* _BRIEF_
Nothing in the entries may be altered; copy them in full.

* _DATA PROVIDED_
•••••

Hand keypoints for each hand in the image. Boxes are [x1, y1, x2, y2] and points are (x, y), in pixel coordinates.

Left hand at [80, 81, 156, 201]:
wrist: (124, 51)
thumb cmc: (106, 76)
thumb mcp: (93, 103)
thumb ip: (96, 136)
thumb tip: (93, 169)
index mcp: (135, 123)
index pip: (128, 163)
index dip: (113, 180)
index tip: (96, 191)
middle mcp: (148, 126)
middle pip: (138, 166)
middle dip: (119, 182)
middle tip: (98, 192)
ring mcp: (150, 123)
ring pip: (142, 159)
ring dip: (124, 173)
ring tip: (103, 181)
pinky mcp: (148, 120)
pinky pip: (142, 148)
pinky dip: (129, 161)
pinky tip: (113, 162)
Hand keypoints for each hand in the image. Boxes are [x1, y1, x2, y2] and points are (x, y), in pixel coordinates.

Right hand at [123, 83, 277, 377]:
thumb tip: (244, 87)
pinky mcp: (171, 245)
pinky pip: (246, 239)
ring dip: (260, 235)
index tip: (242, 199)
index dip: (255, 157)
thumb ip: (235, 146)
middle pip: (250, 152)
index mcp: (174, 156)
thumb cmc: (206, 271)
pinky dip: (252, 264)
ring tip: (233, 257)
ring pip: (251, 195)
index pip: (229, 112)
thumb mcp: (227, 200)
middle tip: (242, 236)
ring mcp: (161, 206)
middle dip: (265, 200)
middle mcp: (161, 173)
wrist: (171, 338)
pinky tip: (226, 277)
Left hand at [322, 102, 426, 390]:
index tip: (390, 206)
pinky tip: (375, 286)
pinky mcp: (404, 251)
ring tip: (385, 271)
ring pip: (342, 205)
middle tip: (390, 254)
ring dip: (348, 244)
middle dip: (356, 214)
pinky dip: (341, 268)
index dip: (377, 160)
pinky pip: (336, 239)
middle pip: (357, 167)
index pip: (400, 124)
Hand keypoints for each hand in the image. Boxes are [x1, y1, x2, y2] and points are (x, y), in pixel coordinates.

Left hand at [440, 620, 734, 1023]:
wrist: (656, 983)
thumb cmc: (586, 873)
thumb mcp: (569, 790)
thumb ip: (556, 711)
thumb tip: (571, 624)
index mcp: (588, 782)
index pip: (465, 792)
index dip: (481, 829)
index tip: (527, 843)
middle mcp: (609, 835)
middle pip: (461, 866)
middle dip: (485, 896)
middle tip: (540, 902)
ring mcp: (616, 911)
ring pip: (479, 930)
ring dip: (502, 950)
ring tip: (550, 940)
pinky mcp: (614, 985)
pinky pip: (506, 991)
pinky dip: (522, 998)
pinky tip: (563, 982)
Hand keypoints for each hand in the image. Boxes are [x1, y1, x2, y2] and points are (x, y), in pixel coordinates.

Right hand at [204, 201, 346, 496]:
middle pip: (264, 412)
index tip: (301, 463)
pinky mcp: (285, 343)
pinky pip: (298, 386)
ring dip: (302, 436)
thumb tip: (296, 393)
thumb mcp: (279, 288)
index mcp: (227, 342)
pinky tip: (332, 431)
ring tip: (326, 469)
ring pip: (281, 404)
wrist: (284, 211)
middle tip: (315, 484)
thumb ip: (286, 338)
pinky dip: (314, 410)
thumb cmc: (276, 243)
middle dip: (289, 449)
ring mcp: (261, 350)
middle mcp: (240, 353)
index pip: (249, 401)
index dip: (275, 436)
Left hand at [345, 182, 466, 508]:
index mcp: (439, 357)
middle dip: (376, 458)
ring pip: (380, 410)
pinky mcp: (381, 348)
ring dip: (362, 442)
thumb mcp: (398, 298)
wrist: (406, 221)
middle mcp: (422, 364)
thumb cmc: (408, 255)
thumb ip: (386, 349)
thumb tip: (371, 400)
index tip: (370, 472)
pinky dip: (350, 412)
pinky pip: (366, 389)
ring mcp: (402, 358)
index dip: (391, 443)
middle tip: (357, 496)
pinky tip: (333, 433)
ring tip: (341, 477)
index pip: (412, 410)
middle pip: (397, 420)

•••••

* _TASK ANSWER_
Hand keypoints for each hand in the image. Boxes are [x1, y1, x2, y2] and points are (x, y), in pixel coordinates.

Left hand at [80, 81, 156, 201]:
wrist: (124, 51)
thumb cmc: (106, 76)
thumb mcp: (93, 103)
thumb ip: (96, 136)
thumb tip: (93, 169)
index mcp: (135, 123)
index pip: (128, 163)
index dip: (113, 180)
index tip: (96, 191)
middle mcp: (148, 126)
middle pip: (138, 166)
middle dip: (119, 182)
middle tip: (98, 192)
ring mcp: (150, 123)
ring pip: (142, 159)
ring dip: (124, 173)
ring tip: (103, 181)
pinky mcp: (148, 120)
pinky pip: (142, 148)
pinky dip: (129, 161)
pinky tip: (113, 162)
Hand keypoints for each hand in the image. Boxes are [x1, y1, x2, y2] and points are (x, y), in pixel coordinates.

Right hand at [123, 83, 277, 377]:
thumb tip: (244, 87)
pinky mcp: (171, 245)
pinky pip: (246, 239)
ring dip: (260, 235)
index tip: (242, 199)
index dip: (255, 157)
thumb ip: (235, 146)
middle pip: (250, 152)
index mcp: (174, 156)
thumb cmc: (206, 271)
pinky dip: (252, 264)
ring tip: (233, 257)
ring pip: (251, 195)
index pip: (229, 112)
thumb mcp: (227, 200)
middle tip: (242, 236)
ring mcp: (161, 206)
middle dip: (265, 200)
middle mcp: (161, 173)
wrist: (171, 338)
pinky tip: (226, 277)
Left hand at [322, 102, 426, 390]:
index tip: (390, 206)
pinky tip: (375, 286)
pinky mcp: (404, 251)
ring tip: (385, 271)
ring pip: (342, 205)
middle tip: (390, 254)
ring dip: (348, 244)
middle dip: (356, 214)
pinky dip: (341, 268)
index dip: (377, 160)
pinky pip: (336, 239)
middle pip: (357, 167)
index pip: (400, 124)
Hand keypoints for each hand in the image. Boxes are [x1, y1, x2, y2] and points are (x, y), in pixel coordinates.

Left hand at [440, 620, 734, 1023]:
wrist: (656, 983)
thumb cmc: (586, 873)
thumb mcp: (569, 790)
thumb ip: (556, 711)
thumb tip: (571, 624)
index mcp: (588, 782)
index pip: (465, 792)
index dip: (481, 829)
index tip: (527, 843)
middle mcp: (609, 835)
middle pip: (461, 866)
middle dip: (485, 896)
middle tip: (540, 902)
ring mcp: (616, 911)
ring pip: (479, 930)
ring dip: (502, 950)
ring tip: (550, 940)
pinky mcp: (614, 985)
pinky pip: (506, 991)
pinky dip: (522, 998)
pinky tip: (563, 982)
Hand keypoints for each hand in the image. Boxes are [x1, y1, x2, y2] and points are (x, y), in pixel coordinates.

Right hand at [204, 201, 346, 496]:
middle pip: (264, 412)
index tip: (301, 463)
pinky mcp: (285, 343)
pinky pip: (298, 386)
ring dip: (302, 436)
thumb tip: (296, 393)
thumb mcp: (279, 288)
index mcp: (227, 342)
pinky tip: (332, 431)
ring tip: (326, 469)
ring pip: (281, 404)
wrist: (284, 211)
middle tip: (315, 484)
thumb ip: (286, 338)
pinky dip: (314, 410)
thumb cmc: (276, 243)
middle dip: (289, 449)
ring mcp: (261, 350)
middle mcp: (240, 353)
index pip: (249, 401)
index dip: (275, 436)
Left hand at [345, 182, 466, 508]:
index mcp: (439, 357)
middle dip: (376, 458)
ring pip: (380, 410)
pinky mcp: (381, 348)
ring dip: (362, 442)
thumb mcp: (398, 298)
wrist: (406, 221)
middle mcp: (422, 364)
thumb cmc: (408, 255)
thumb ip: (386, 349)
thumb tip: (371, 400)
index tip: (370, 472)
pinky dip: (350, 412)
pinky pip: (366, 389)
ring mcp: (402, 358)
index dip: (391, 443)
middle tip: (357, 496)
pinky tip: (333, 433)
ring tip: (341, 477)
index pip: (412, 410)
middle pip: (397, 420)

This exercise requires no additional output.